Powerlifting is probably the safest "sport" there is, which is why many of us nerds do it kind of like people do long-distance running. You pretty much control every variable. Obviously if you aren't ego lifting and "know what you are doing" to some degree.
It's dangerous if you get really strong and keeping pushing the envelope, but at "gen pop" levels if your form is good, you use safeties, get a spotter where needed etc you should be fine.
Personally, good coaching. I joined the Starting Strength gym near me and enjoyed having an incredibly high quality coach monitor nearly every lift. Rippetoe has some obnoxious views but the local gyms usually have coaches which are a great fit for the local culture. Our gym was very inclusive.

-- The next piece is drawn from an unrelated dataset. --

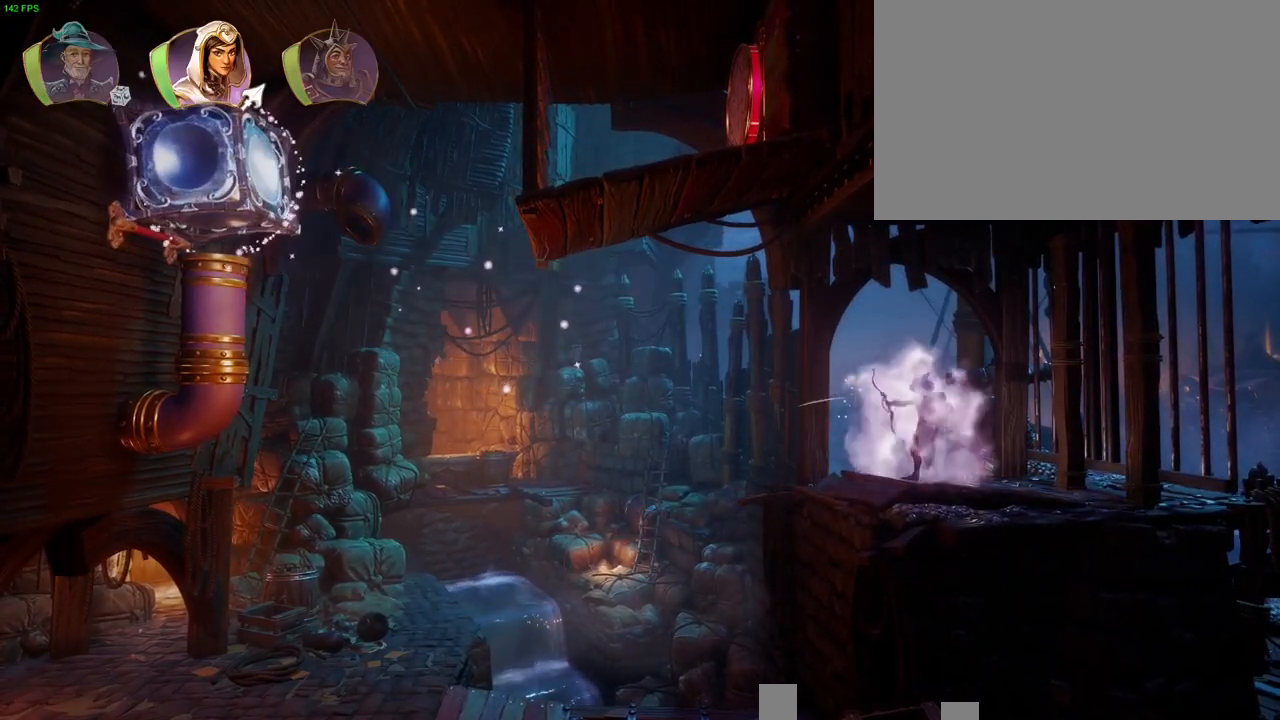
{"dt_ms": 500, "buttons": [], "left_stick": "center", "right_stick": "left", "button_events": []}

I just began the 5/3/1 strength training method. I’d like to use gymnastic rings for most of my accessory work to try and get a nice balance of strength and flexibility.
5/3/1 is good, but it's not a novice programme. It's more intermediate. I started on 5/3/1 and did OK but would have got stronger faster at the start of my lifting if I had followed the Novice Linear Progression in Starting Strength.
What? If you start light like Wendler recommends, the program is completely manageable. In fact, most people I know think there is too little training volume at first. I used it for several months in a row a few years ago and it led to great strength gains in every lift.
Solitary and meditative if you want it to be; social and uplifting if you don't.
It's healthy in a variety of ways (including bone density; physical activity; higher BMR and glucose metabolism; improved cardiovascular function). Also being strong is useful surprisingly often.
Unlike many things in life, your progress is almost entirely dependent on your consistency and the effort invested, with the exception of (hopefully) temporary setbacks like injury. Hitting personal records and milestones feels particularly good because you know you've earned it. It's hard! But it's also not so hard that I'm liable to get discouraged.
Lots of people prefer bodybuilding style training, but there's something magic about the barbell for me. Olympic lifts are also a lot of fun, but they're more technical and you need more gear and space.
Also it's much easier to quantify your strength progress (I have a literal spreadsheet), and it feels less vain than focusing on looks (not that it isn't a significant bonus).
Dunno. Feels good. I'm gonna keep at it. Two thumbs up.